Feoffees Financials Statement.pdf
Remarkably, the Feoffees of Ipswich do not list as an asset the 30-or-so acre asset which is the reason for their existence. [A Note to a related (and audited!) report says "The land has no determinable value..." Very funny!]
One might say that this is consistent with the fact that they are merely trustees, not owners (and therefore can't sell it).
But it also might point to the Feoffees being unwilling to attempt to value the land. The assessor values it, every year. I've not seen the Assessor's aggregate valuation in print, but I have a spreadsheet on which I attempted to list all the properties which the Feoffees own on Little Neck. Quick and dirty, it works out this way (last year's valuation, which is a bit higher than this year's), for the individual lots I've looked at:
- 167 tenant-rented lots 10.45 acres $31.4 million ($3 million per acre)
- 1 large "commons" lot 11.00 acres $0.7 million ($77,000 per acre -- 2.6% of the tenant lots)

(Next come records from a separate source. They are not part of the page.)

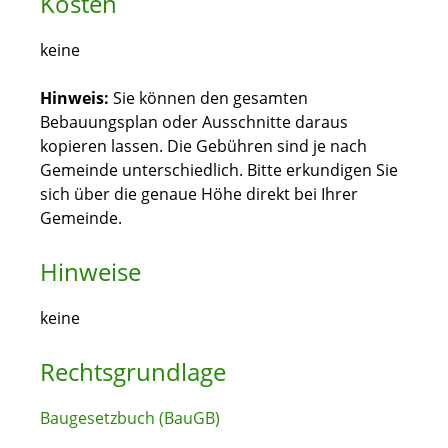
Kosten
keine
Hinweis:
Sie können den gesamten
Bebauungsplan oder Ausschnitte daraus
kopieren lassen. Die Gebühren sind je nach
Gemeinde unterschiedlich. Bitte erkundigen Sie
sich über die genaue Höhe direkt bei Ihrer
Gemeinde.
Hinweise
keine
Rechtsgrundlage
Baugesetzbuch (BauGB)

- about 40 vacant subdivided lots 2.88 acres $0.9 million ($320,000 per acre -- 10% of the occupied lots)
- community house $84,900
- piers, etc: $74,300
- plus the roads which serve the homes on Little Neck.

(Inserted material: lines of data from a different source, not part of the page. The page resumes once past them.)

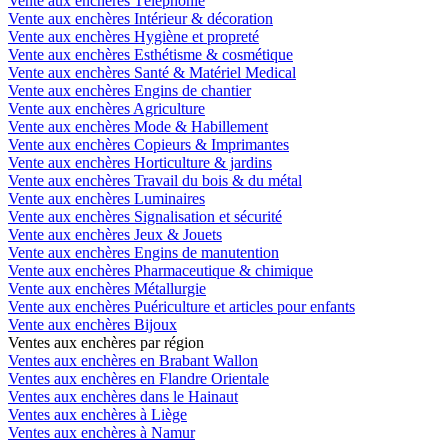
Vente aux enchères Téléphonie
Vente aux enchères Intérieur & décoration
Vente aux enchères Hygiène et propreté
Vente aux enchères Esthétisme & cosmétique
Vente aux enchères Santé & Matériel Medical
Vente aux enchères Engins de chantier
Vente aux enchères Agriculture
Vente aux enchères Mode & Habillement
Vente aux enchères Copieurs & Imprimantes
Vente aux enchères Horticulture & jardins
Vente aux enchères Travail du bois & du métal
Vente aux enchères Luminaires
Vente aux enchères Signalisation et sécurité
Vente aux enchères Jeux & Jouets
Vente aux enchères Engins de manutention
Vente aux enchères Pharmaceutique & chimique
Vente aux enchères Métallurgie
Vente aux enchères Puériculture et articles pour enfants
Vente aux enchères Bijoux
Ventes aux enchères par région
Ventes aux enchères en Brabant Wallon
Ventes aux enchères en Flandre Orientale
Ventes aux enchères dans le Hainaut
Ventes aux enchères à Liège
Ventes aux enchères à Namur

The financial statement does value the sewage treatment plant at $6.7 million. I'm guessing that under the negotiated deal, the tenants are expecting to get it for free, or at least get the use of it. The media stories have been silent about this aspect.

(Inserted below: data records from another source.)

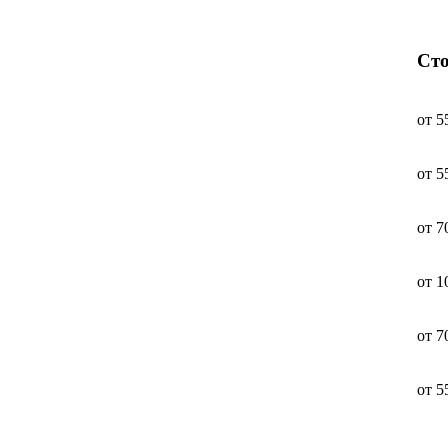
Ст
от 5
от 5
от 7
от 1
от 7
от 5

Separately, but relatedly, I stumbled onto an interesting document from a few years ago. Among other things, it says that as of 2001, 2 of the 4 then-current Feoffees had, during their Feoffeeship, also been tenants on Little Neck. Talk about conflict of interest! (This is expressly prohibited by the terms of the trust, as I understand them. I guess the terms of the trust are an inconvenient truth. Pesky details.)
And as of 1996, the Superintendent of Schools was a Little Neck tenant; the report doesn't say for how long this was the case. But it does say that the schools received no contributions in some years AT THE REQUEST OF THE SUPERINTENDENT -- and the data show only token contributions in many years (consistent with the token rents being collected).
The same report shows the 8 properties which changed hands in 2001, with selling prices well above assessed values for land and buildings combined, despite the fact that all that was really being sold was the building. Assuming the assessor's valuation of the buildings to be accurate, and subtracting it from the selling price, yields a land value about 2.5 times the assessed value (range: 115% to 264%, with 5 out of 8 above 229%). Land values per lot calculated that way ranged from $119,000 to $297,000 -- in 2001 -- and full-market land rents (at 5% of land value) would have been $5,945 to $14,850. Actual rents in 2001 were $1,760 (seasonal) to $1,980 (year-round) -- what a deal (for the tenants; not so much, for the beneficiaries)!
Simply collect the market rent on this land. Care for the property. Remit remainder of rent to the schools.